This work proposes a novel framework for differentiable reasoning with modal logics—such as temporal, epistemic, and deontic logics—in continuous spaces, overcoming the limitations of traditional discrete Kripke structures. The approach embeds modal logic into continuous manifolds by modeling modal operators via Neural Stochastic Differential Equations (Neural SDEs) and incorporates logical constraints directly into the training objective through Logic-Informed Neural Networks (LINNs), guiding the generation of solutions that satisfy prescribed logical properties. Key contributions include the first differentiable embedding of modal logic in continuous domains, the use of stochastic diffusion to prevent degeneracy in universal and existential modalities, structural correspondences between modal operators and entropic risk measures as well as classical modal axioms, and a substantial reduction in memory complexity. Experiments on multi-robot hallucination detection, geometric reconstruction of Lorenz attractors, and deontic-norm-guided safe dynamics learning demonstrate the method’s effectiveness and logical consistency.

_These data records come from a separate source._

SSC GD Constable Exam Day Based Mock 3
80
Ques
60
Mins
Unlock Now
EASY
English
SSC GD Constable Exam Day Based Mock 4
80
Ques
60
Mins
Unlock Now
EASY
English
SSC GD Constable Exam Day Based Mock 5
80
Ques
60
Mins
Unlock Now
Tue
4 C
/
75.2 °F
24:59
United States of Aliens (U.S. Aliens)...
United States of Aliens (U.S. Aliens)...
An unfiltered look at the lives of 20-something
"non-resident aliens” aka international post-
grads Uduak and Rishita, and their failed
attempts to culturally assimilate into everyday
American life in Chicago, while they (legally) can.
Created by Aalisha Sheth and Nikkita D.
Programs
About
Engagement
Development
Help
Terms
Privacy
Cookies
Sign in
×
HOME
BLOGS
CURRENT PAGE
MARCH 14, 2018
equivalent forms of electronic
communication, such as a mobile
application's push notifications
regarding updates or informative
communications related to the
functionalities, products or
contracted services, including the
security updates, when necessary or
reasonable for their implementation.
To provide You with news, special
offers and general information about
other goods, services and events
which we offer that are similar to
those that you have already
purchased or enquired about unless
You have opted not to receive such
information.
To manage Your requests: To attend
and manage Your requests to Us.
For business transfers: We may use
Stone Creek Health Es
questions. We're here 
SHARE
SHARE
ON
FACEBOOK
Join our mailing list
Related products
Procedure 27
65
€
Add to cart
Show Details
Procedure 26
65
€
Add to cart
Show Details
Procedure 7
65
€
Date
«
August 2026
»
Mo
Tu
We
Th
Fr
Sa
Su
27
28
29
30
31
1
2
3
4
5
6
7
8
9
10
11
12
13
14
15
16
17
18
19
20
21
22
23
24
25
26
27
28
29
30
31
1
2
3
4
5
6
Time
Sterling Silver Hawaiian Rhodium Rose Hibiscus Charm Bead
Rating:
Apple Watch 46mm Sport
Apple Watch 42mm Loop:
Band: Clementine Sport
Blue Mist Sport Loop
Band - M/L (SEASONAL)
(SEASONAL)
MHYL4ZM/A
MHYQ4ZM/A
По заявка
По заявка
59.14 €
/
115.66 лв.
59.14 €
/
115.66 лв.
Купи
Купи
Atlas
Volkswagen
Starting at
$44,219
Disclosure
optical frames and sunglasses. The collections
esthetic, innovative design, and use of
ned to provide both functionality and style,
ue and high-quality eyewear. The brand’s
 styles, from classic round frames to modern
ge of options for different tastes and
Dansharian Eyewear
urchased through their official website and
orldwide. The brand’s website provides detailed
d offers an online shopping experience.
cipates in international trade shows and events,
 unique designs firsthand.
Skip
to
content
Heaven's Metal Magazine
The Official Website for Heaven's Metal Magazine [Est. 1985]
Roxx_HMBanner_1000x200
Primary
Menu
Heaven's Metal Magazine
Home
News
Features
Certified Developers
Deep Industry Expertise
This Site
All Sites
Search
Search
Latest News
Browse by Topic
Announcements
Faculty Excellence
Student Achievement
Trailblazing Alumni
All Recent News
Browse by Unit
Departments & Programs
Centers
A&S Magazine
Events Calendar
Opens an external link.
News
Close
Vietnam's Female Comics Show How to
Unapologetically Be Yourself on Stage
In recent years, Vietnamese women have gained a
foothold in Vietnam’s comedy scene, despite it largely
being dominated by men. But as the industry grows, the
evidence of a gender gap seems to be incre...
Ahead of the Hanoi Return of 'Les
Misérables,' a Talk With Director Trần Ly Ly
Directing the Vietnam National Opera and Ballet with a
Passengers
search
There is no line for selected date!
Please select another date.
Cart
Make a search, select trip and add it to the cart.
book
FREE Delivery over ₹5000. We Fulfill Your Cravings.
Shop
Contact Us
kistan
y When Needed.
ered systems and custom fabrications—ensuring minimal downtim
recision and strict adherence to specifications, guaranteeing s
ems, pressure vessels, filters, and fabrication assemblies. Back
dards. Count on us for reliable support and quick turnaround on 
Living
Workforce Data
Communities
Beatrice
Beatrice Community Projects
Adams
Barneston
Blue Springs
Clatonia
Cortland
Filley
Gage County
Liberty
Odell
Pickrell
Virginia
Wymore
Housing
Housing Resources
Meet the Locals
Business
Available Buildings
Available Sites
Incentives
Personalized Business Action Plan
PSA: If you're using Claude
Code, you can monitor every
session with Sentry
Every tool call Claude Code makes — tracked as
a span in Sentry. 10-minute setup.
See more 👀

We propose Fluid Logic, a paradigm in which modal logical reasoning, temporal, epistemic, doxastic, deontic, is lifted from discrete Kripke structures to continuous manifolds via Neural Stochastic Differential Equations (Neural SDEs). Each type of modal operator is backed by a dedicated Neural SDE, and nested formulas compose these SDEs in a single differentiable graph. A key instantiation is Logic-Informed Neural Networks (LINNs): analogous to Physics-Informed Neural Networks (PINNs), LINNs embed modal logical formulas such as ($\Box$ bounded) and ($\Diamond$ visits\_lobe) directly into the training loss, guiding neural networks to produce solutions that are structurally consistent with prescribed logical properties, without requiring knowledge of the governing equations. The resulting framework, Continuous Modal Logical Neural Networks (CMLNNs), yields several key properties: (i) stochastic diffusion prevents quantifier collapse ($\Box$ and $\Diamond$ differ), unlike deterministic ODEs; (ii) modal operators are entropic risk measures, sound with respect to risk-based semantics with explicit Monte Carlo concentration guarantees; (iii)SDE-induced accessibility provides structural correspondence with classical modal axioms; (iv) parameterizing accessibility through dynamics reduces memory from quadratic in world count to linear in parameters. Three case studies demonstrate that Fluid Logic and LINNs can guide neural networks to produce consistent solutions across diverse domains: epistemic/doxastic logic (multi-robot hallucination detection), temporal logic (recovering the Lorenz attractor geometry from logical constraints alone), and deontic logic (learning safe confinement dynamics from a logical specification).